There's a classic scene in Casino where De Niro's character looks at a guy betting everything on a single hand of blackjack and says something like: "He's either a genius or an idiot. We'll find out in thirty seconds."
Well. Masayoshi Son, Silicon Valley's eternal gambler, is doing exactly that — except with forty billion dollars in borrowed money.
The Cold, Hard Facts
According to Bloomberg, SoftBank is negotiating a loan that could reach $40 billion with banks like JPMorgan, Goldman Sachs, and other Wall Street heavyweights. The goal? Fund its investment in OpenAI, the company behind ChatGPT — yes, the same one you use to ask for cake recipes and draft emails to your boss.
The deal is part of a monstrous funding round that would value OpenAI at somewhere around $300 billion. Yes, three hundred billion. For a company that's still trying to figure out how to turn a sustainable profit.
Read that again: a loan. This isn't money Son has stashed under his mattress. It's leverage. It's debt. It's putting the future up as collateral for a bet on the present.
The Masa Playbook
If you've been following the market for more than five minutes, you know this story has a strong whiff of déjà vu.
Masayoshi Son is the guy who:
- Dumped $100 billion into the original Vision Fund, most of it from Saudi Arabia
- Went all-in on WeWork — that glorified coworking space that nearly became the biggest bankruptcy of the decade
- Lost $17 billion of his personal wealth when the dot-com bubble burst
- And yet, is the same guy who put $20 million into Alibaba back in 2000, which turned into $60 billion
In other words: Masa Son is the kind of player who loses nine times and wins once — but when he wins, he wins so absurdly big that it erases every previous loss. It's Taleb's barbell strategy taken to a psychotic extreme.

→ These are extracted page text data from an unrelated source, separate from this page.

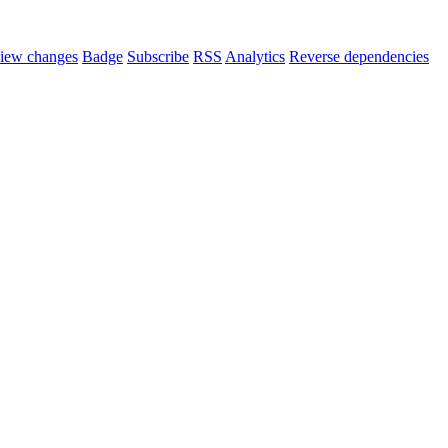
iew changes
Badge
Subscribe
RSS
Analytics
Reverse dependencies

The problem? This time he's doing it with other people's money. Again.
Why This Matters to You
"But I've got nothing to do with SoftBank."
Yeah, you do. Let me explain.
When a single company raises $40 billion in debt to bet on an AI startup, it does three things to the market:
First, it inflates the AI valuation bubble. If OpenAI is worth $300 billion, then every company that slaps "AI" on its pitch deck thinks it's worth ten times what it actually is. That bleeds into your investments, the funds you buy, the ETFs you hold.
Second, it concentrates systemic risk. Banks like JPMorgan and Goldman are exposed to this loan. If the bet goes sideways, guess who feels the tremor? The financial system as a whole.
Third, it creates an "infinite money" narrative that distorts reality. Everyone starts acting like capital is unlimited and AI is the answer to everything. Until it isn't.
The Elephant in the Room
Nobody's talking about the obvious: OpenAI burns through cash like a tailgate grill on Super Bowl Sunday.
The company spends billions on computing power, on PhD salaries that make NFL players look underpaid, and its business model — ChatGPT subscriptions and API licensing — still hasn't proven it scales enough to justify a $300 billion valuation.
We're talking about a company that, until recently, was a nonprofit. That has Sam Altman navigating a corporate transition riddled with drama and lawsuits. That fundamentally depends on Microsoft and now has to balance itself between multiple billionaire investors with egos the size of galaxies.
And Masa Son looks at all of this and goes: "Put me down for forty bil, on credit."
Jesus.
What Taleb Would Say
Nassim Taleb has a simple rule: never trust the analysis of someone who doesn't have skin in the game with their own money.
Does Masa Son have skin in the game? Partly, yes — SoftBank is basically an extension of him. But the $40 billion is a bank loan. If things go to hell, he restructures the debt, the banks absorb the hit, and his life continues on a different yacht.
The ones who really foot the bill are SoftBank's shareholders and, indirectly, the financial system propping up all that leverage.
So here's the question: do you think we're looking at the next Alibaba — or the next WeWork?
Because between genius and insanity, the distance is exactly $40 billion.